**Work instructions**:
Copy each line that includes the string "Glenlivet" from the material into your answer.

**Record set**:

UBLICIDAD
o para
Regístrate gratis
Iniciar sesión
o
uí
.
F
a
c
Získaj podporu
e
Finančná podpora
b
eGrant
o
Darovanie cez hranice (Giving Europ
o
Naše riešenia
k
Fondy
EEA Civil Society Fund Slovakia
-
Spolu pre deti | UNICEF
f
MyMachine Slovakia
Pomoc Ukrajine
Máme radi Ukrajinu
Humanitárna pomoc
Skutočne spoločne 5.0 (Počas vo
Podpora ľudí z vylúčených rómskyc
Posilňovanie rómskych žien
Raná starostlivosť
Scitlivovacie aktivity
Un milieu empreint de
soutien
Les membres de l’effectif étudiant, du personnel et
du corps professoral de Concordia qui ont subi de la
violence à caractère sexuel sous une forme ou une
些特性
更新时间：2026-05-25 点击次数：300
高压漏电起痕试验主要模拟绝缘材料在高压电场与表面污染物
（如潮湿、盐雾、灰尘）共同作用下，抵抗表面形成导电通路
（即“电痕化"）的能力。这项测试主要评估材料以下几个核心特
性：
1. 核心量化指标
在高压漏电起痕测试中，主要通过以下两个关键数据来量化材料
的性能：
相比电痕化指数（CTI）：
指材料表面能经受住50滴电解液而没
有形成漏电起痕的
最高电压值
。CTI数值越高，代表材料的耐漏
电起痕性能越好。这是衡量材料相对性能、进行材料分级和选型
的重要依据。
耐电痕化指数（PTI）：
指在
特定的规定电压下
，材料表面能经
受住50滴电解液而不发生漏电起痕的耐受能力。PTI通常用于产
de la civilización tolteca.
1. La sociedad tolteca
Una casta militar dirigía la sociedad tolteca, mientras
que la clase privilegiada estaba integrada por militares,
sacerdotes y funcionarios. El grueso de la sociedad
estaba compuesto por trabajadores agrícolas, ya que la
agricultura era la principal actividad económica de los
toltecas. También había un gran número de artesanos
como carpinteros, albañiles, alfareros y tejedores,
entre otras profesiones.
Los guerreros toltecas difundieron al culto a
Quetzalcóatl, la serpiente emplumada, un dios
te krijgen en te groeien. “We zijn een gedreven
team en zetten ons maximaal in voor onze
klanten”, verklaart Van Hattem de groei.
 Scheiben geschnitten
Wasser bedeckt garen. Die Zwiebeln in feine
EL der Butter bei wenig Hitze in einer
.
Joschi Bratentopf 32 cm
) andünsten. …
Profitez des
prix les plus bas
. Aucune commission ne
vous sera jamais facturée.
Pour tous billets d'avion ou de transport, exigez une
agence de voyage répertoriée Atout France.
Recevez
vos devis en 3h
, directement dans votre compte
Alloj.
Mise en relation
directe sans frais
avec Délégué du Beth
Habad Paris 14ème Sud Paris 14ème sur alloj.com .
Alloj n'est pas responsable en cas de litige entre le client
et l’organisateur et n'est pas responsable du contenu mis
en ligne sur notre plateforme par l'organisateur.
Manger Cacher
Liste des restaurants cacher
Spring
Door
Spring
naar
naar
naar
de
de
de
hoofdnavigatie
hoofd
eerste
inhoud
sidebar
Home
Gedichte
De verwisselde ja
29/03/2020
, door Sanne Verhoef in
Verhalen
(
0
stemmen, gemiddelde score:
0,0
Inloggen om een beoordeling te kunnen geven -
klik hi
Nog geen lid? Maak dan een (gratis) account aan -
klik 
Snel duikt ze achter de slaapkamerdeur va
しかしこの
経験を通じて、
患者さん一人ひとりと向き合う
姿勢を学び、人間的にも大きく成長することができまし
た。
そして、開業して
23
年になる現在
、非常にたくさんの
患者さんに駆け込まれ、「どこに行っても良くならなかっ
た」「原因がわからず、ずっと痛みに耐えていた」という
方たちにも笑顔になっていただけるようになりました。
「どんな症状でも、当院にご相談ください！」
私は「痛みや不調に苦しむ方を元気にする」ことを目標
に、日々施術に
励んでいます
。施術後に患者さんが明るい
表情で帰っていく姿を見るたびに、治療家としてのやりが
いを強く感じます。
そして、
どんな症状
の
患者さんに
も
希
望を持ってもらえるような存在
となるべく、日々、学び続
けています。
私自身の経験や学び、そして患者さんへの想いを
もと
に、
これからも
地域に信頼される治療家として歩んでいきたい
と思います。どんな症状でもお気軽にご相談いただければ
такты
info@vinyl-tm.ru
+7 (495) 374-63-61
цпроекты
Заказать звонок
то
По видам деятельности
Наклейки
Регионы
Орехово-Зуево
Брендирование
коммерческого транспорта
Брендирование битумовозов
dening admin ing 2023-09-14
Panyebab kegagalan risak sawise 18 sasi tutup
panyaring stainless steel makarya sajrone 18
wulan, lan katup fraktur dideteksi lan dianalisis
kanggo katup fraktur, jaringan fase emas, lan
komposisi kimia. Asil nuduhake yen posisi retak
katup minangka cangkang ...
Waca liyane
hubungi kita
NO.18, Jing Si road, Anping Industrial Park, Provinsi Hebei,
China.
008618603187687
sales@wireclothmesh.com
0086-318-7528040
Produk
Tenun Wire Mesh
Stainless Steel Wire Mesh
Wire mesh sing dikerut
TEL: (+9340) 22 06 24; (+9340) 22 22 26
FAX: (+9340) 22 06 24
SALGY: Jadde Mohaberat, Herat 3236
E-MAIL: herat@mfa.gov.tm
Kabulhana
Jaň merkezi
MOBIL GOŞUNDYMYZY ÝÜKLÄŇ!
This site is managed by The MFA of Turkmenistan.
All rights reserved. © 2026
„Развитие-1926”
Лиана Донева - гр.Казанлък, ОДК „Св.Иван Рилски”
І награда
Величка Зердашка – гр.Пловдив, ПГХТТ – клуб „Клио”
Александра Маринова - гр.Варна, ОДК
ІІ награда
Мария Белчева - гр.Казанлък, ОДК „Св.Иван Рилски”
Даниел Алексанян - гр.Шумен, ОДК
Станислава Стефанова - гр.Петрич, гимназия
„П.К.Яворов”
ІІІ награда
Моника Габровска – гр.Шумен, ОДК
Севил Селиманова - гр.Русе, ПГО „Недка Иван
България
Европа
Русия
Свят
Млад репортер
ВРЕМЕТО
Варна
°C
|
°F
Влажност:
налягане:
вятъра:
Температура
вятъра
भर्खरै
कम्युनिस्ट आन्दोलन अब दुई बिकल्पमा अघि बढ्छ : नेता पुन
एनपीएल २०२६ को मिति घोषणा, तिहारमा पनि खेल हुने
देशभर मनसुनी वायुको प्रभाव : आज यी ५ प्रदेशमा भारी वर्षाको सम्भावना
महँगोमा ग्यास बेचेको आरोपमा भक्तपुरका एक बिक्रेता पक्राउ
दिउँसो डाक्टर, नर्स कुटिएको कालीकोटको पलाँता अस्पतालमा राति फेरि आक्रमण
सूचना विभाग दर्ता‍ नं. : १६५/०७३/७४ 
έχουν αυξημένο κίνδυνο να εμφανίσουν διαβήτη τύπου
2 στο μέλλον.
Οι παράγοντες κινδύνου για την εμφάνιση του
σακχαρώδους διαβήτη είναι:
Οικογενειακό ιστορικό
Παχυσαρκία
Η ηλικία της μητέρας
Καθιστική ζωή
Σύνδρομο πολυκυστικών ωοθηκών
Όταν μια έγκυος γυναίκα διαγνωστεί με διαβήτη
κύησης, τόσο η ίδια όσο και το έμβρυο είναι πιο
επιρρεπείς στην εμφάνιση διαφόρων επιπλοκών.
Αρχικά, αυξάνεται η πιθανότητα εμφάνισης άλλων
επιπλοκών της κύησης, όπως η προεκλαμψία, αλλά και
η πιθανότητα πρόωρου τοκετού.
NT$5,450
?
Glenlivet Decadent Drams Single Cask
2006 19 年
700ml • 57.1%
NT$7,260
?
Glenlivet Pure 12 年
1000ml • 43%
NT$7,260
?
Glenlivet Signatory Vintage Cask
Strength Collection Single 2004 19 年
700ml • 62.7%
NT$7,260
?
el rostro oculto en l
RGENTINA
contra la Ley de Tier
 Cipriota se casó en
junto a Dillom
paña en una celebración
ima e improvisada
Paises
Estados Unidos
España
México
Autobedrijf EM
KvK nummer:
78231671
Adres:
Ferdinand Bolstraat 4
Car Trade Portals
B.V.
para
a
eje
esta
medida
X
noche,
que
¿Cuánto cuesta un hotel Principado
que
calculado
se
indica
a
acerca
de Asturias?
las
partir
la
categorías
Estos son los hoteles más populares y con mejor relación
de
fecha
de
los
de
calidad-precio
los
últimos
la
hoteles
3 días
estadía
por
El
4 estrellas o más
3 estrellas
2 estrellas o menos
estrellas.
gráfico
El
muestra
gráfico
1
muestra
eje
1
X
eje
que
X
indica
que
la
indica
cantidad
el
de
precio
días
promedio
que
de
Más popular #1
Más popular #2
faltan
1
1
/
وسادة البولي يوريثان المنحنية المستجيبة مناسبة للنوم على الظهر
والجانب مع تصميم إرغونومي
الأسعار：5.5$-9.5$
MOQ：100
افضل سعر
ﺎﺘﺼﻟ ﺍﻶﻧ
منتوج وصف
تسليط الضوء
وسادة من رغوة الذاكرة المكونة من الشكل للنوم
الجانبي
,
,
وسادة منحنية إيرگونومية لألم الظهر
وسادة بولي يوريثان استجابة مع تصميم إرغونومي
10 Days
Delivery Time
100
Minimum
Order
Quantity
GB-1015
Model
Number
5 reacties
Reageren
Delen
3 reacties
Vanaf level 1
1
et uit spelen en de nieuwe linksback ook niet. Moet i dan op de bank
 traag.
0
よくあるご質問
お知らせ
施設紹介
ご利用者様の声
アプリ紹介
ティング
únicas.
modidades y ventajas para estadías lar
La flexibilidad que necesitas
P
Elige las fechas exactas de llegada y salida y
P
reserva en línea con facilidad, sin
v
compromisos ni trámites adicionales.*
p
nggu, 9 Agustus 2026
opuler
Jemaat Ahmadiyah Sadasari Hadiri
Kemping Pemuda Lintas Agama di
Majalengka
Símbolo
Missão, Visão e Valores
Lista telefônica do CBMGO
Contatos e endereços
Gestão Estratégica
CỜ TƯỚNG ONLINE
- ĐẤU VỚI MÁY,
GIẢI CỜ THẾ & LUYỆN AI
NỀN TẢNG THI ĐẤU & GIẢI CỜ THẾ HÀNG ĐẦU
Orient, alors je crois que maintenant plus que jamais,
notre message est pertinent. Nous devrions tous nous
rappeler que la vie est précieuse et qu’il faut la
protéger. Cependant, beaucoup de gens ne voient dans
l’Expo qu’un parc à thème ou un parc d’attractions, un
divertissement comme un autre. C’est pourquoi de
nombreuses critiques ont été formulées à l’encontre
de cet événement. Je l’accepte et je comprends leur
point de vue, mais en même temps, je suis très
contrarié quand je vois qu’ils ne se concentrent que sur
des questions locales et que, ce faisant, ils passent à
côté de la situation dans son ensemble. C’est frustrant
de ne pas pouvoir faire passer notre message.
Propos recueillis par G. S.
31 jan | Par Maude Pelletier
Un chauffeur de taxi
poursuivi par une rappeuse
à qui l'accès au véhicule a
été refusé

**Your response**:
Glenlivet Decadent Drams Single Cask
Glenlivet Pure 12 年
Glenlivet Signatory Vintage Cask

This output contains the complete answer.